§ Problem to solve:
Below are the records; copy each line in them that holds the word "events".

-------- Material to process --------

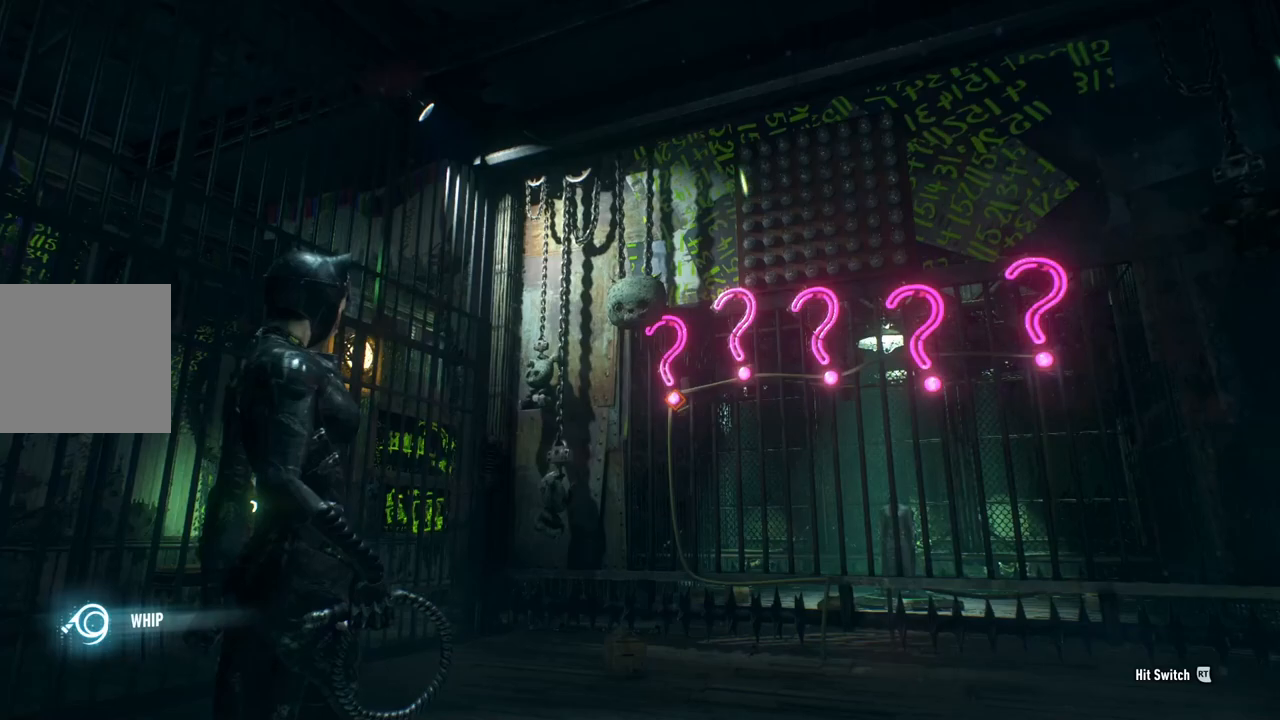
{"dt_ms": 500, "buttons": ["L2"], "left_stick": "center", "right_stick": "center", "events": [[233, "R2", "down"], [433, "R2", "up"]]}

--------
-------- Material to process --------

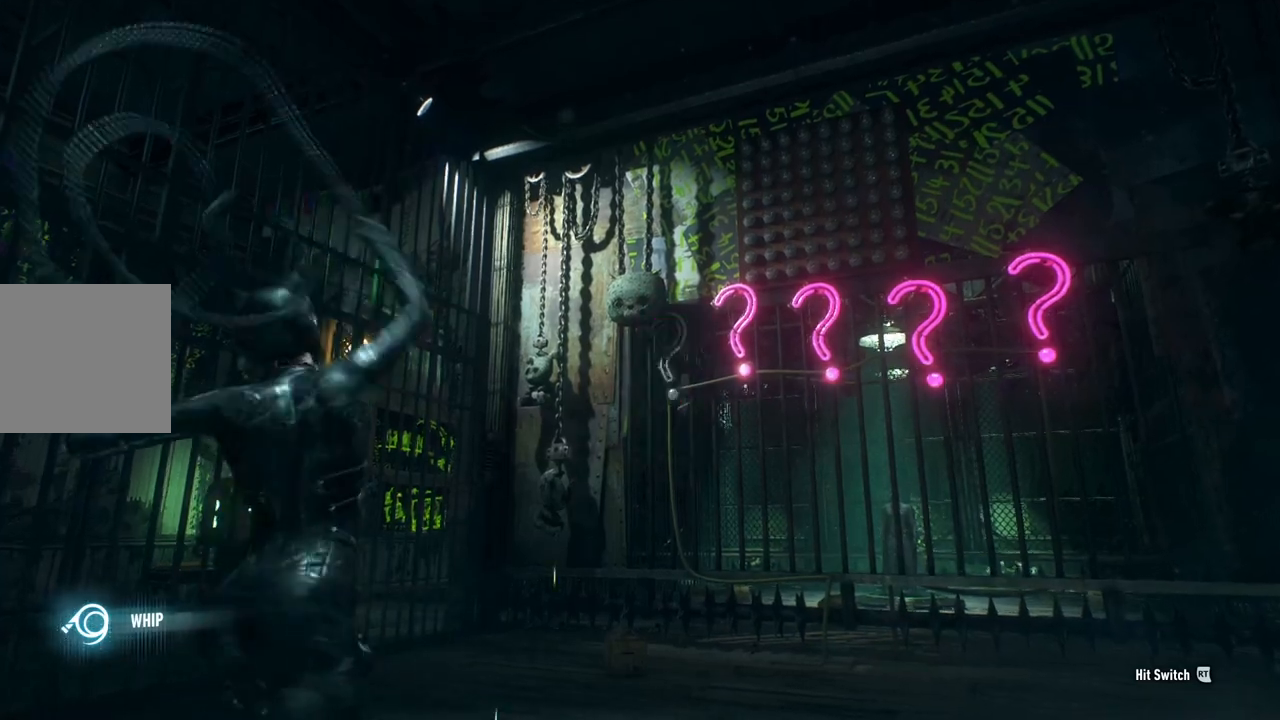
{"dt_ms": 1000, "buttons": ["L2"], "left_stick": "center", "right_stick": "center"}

--------
-------- Material to process --------

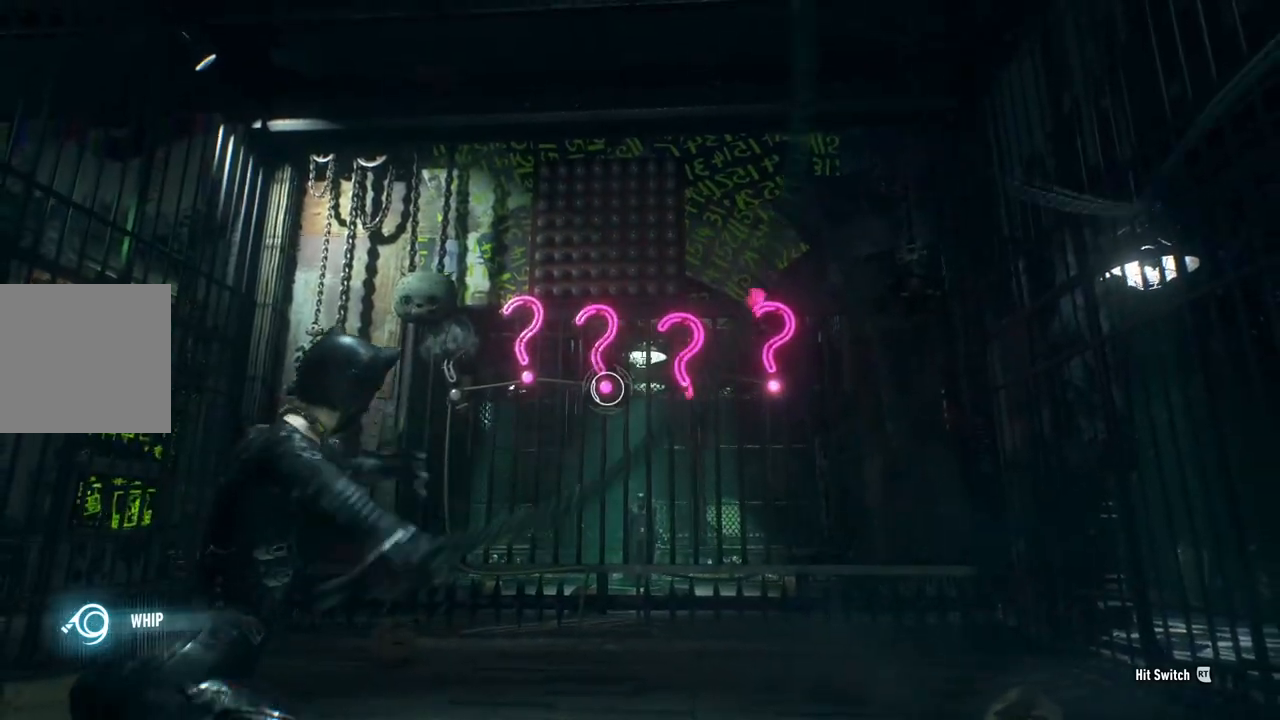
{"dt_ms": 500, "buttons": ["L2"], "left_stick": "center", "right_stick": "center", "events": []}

--------

§ Task output:
{"dt_ms": 500, "buttons": ["L2"], "left_stick": "center", "right_stick": "center", "events": [[233, "R2", "down"], [433, "R2", "up"]]}
{"dt_ms": 500, "buttons": ["L2"], "left_stick": "center", "right_stick": "center", "events": []}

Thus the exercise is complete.